Onu niçin kurtarmak istiyorsun?
Altınkum Gazinosu’nda idik. Aziz Efendi, örümcek ağına yakalanmış bir sineği kurtarmak istemiş. Hocamız Ken’an Rifâî mânî olmuştu. Eve döndüğümüzde aynı meseleye avdet ederek:
-“Azîz Efendi’nin sineği kurtarmasına mâni oldum ve dedim ki: Onu niçin kurtarmak istiyorsun? Eğer örümcek senden dâvâ e dip de: Neden Allâh’ımın bana gönderdiği rızkı elimden aldın, ben gıdâyı nereden bulayım? Ağımı onun için kurdum! Derse ne cevap verirsin?
Biz,ağa tutulmuş bir şikârı, bir böceği kurtarmak istemediğimiz gibi,onu kendi elimizle tutup ağın içine atmayız. Yâni şerre vesîle olmak istemeyiz. Fakat hayrın ve şerrin Allah’tan olduğunu da biliriz. Yâni her şeyi Hak’tan bilerek ona el ve dil uzatmayız. Yalnız temâşâ ederiz.
Sâmiha Hanım:
-Bir şeyi, meselâ lâ fâile illâllah düsturunu yalnız bir misâle bağlı olarak öğrenmek kifâyet etmiyor. Bir şeyi öğrenmek için onu hal etmek îcap ediyor.
-“Elbette bu tâlim ettiğim bir misâlden ibârettir. Şimdi sana bir riyâziye(matematik) meselesi versem: Dört okka kömür beş kuruştan ne eder? Desem, hesap eder bulursun.
Sen ona saplanıp kalmamalısın.
Fakat aynı meseleyi bir başka misâl ile söylesem, Sâmiha ve Semîha çarşıya gittiler, yüz kuruştan on sekiz arşın kumaş aldılar, bunu hesap et! Desem. A, ben kömürü hesap etmeyi öğrenmiştim, bunu bilmem, diyebilir misin? Eğer kaideyi öğrenmişsen, onu bütün meselelere tatbîk etmekte güçlük çekmezsin.

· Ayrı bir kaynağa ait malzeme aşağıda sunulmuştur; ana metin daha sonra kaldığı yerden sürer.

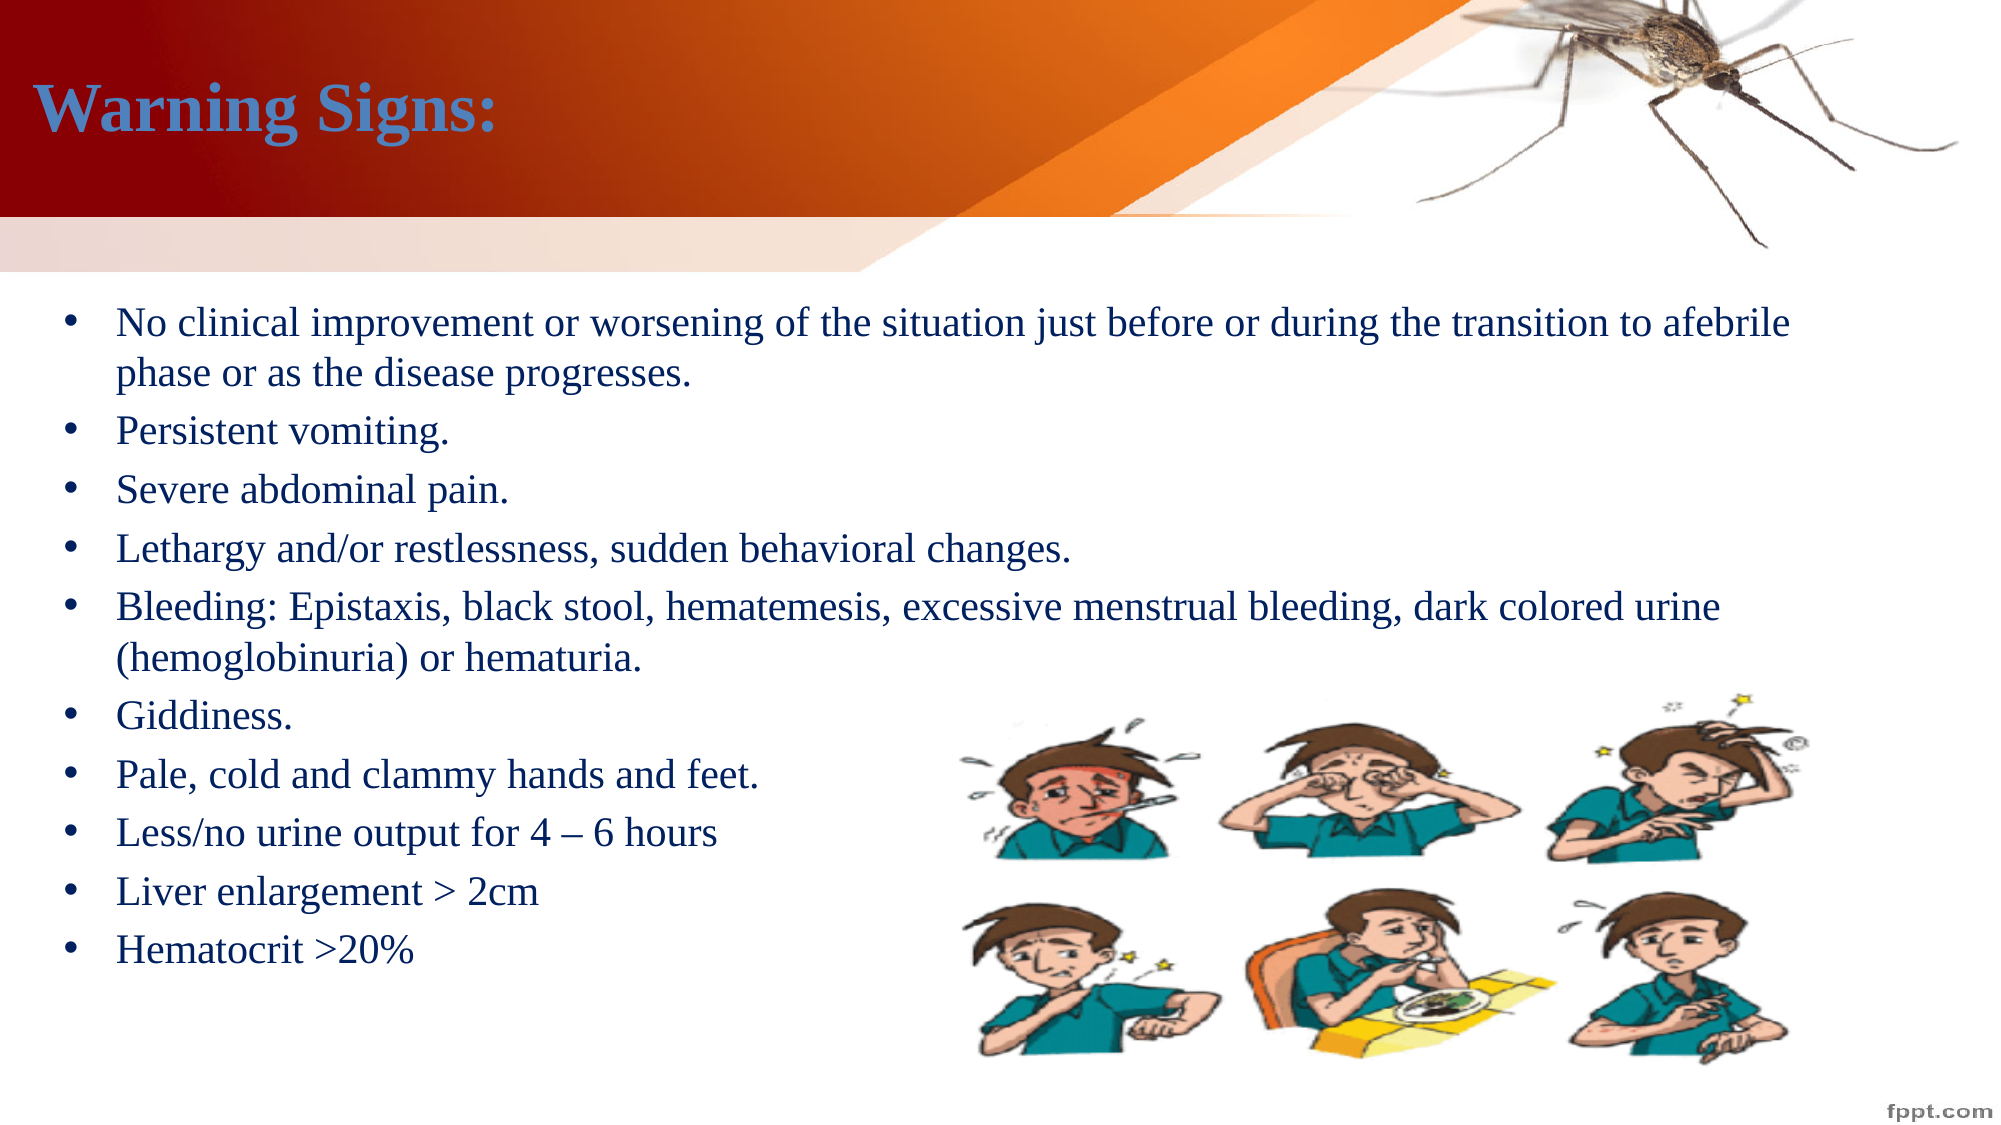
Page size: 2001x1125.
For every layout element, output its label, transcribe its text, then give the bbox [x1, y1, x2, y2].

Bir mânâda evliyânın kerâmetleri de böyledir. Velî bir kerâmet izhar ediyor. Sen ona saplanıp kalmamalısın. Çünkü bu Hak sevgilisinin kendisi baştan ayağa kerâmettir. Onun kerâmeti ile meşgul olup kalacağına, kendisini temâşâya çalış!”